A bomb threat against Pristina's Grand Hotel, popular with international officials and journalists, was made to K-For, the Nato-led peace-keepers, in the Serbian language, but no bomb was found. The hotel was until recently under Serbian management, but is now run by the brother of the Kosovo Liberation Army commander Agim Ceku.

Meanwhile, ethnic Albanians and French peace-keepers clashed for the third day running yesterday in the ethnically divided northern city of Kosovska Mitrovica. Ethnic Albanians are angry that the French troops are blocking their march across the bridge, which now partitions the city's Albanian and Serb communities. The Albanians accuse the French of sympathising with Mitrovica's Serbs, among whom, the Albanians say, are paramilitaries guilty of war crimes. In addition, the Albanians say the French are preventing them from reclaiming property on the less heavily destroyed northern side of the city, which is divided by the River Ibar.

The spokesman for the French troops in Mitrovica, Captain Bertrand Bonneau, says if the French soldiers allowed the Albanians to march en masse into the Serb side someone would be likely to get killed. They are allowing small groups of women, children and the elderly to cross from either side, but men of military age cross at their peril.

Violence continues to be directed at Kosovo's dwindling Serbian community. The last Serbian paediatrician said to be working in Pristina was shot while treating patients in his town-centre clinic, and is reported to be critically injured. Zlatoje Gligorijevic was taken to a Pristina hospital with injuries to his kidneys, spleen and stomach. British K-For troops in Pristina are reported to have started a "granny patrol" intended to help to stop the spate of attacks against elderly Serbian women in Kosovo.

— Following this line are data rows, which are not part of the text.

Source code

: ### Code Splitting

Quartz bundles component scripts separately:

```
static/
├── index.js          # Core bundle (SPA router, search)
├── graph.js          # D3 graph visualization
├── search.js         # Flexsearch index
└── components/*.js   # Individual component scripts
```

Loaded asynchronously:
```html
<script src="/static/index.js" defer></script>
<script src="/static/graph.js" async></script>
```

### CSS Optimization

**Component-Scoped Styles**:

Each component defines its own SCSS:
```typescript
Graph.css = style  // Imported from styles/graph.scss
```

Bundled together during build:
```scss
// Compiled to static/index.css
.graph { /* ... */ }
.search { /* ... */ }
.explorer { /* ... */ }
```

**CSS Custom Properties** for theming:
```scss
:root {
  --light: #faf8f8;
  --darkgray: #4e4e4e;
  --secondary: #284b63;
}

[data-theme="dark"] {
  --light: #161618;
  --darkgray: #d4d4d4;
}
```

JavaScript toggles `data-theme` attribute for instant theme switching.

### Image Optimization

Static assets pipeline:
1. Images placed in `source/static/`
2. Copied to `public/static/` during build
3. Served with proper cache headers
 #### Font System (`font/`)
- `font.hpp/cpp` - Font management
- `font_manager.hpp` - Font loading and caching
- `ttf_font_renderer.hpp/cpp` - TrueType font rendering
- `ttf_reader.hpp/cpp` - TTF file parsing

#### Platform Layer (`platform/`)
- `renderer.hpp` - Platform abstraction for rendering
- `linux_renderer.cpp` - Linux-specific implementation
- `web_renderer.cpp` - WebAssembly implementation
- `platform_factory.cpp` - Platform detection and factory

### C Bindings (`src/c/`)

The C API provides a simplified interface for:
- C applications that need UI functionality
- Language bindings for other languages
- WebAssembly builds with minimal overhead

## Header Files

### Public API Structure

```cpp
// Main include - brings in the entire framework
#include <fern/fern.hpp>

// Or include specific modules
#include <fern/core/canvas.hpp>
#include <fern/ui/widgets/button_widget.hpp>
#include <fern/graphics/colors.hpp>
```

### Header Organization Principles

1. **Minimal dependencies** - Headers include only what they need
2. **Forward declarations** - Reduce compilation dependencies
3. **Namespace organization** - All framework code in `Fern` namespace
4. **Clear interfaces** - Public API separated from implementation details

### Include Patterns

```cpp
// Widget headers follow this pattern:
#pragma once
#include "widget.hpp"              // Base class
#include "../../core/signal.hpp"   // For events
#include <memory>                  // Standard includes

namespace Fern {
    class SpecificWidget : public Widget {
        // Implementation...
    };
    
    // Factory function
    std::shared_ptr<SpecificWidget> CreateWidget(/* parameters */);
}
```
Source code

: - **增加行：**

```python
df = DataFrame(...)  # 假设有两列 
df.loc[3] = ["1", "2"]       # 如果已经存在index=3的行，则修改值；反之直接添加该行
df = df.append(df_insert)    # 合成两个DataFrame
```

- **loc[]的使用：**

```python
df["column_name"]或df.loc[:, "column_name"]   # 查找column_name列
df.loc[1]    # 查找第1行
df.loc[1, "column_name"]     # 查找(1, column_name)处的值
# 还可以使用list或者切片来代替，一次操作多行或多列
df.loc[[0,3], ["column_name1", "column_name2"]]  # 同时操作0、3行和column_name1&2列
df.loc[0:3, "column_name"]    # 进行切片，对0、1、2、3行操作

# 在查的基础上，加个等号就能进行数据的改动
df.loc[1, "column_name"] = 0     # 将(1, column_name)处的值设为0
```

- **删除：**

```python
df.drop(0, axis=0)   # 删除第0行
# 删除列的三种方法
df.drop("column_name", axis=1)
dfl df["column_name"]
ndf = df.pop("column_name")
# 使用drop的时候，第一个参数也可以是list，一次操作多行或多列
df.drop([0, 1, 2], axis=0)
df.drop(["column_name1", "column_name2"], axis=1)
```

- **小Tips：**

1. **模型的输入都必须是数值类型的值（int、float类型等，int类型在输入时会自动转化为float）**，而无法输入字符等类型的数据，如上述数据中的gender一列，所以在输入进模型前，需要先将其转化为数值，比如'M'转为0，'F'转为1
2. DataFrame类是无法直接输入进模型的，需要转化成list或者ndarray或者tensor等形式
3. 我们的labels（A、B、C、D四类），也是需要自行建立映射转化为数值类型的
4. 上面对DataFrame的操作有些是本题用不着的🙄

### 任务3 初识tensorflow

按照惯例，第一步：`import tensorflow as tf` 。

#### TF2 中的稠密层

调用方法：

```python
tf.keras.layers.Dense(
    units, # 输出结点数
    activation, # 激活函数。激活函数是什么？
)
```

Fewer than 50,000 Serbs remain in Kosovo, whose pre-war Serb population was estimated to be 200,000. The largest number remain in the northern part of Kosovska Mitrovica (20,000), the southeastern Gnjilane area (10,000), in a Serbian ghetto in the southwestern Kosovo city of Orahovac (3,000), and in Pristina (1,000).

In the Serbian capital, Belgrade, the Yugoslav President, Slobodan Milosevic, warned against Serbian traitors destroying the country, while urging Serbian diaspora members to invest in the reconstruction of their homeland.

"It would be sad if the long hand of the evil inflicted by Nato on our country were a hand of our citizens," he told those gathered for the three- day Diaspora '99 meeting.

While Mr Milosevic tried to gain support and funds from the diaspora, the head of the Serbian Orthodox Church embarked on an ambitious schedule of meetings with the political opposition.

Yesterday Patriarch Pavle was due to meet Mladjan Dinkic, the co-ordinator of the Group of 17, which has proposed that Mr Milosevic step down, to be replaced by a provisional government made up of technocrats, economists, and other experts. Patriarch Pavle was also expected to meet Zoran Djindjic and Vuk Draskovic, leaders of two opposition political parties.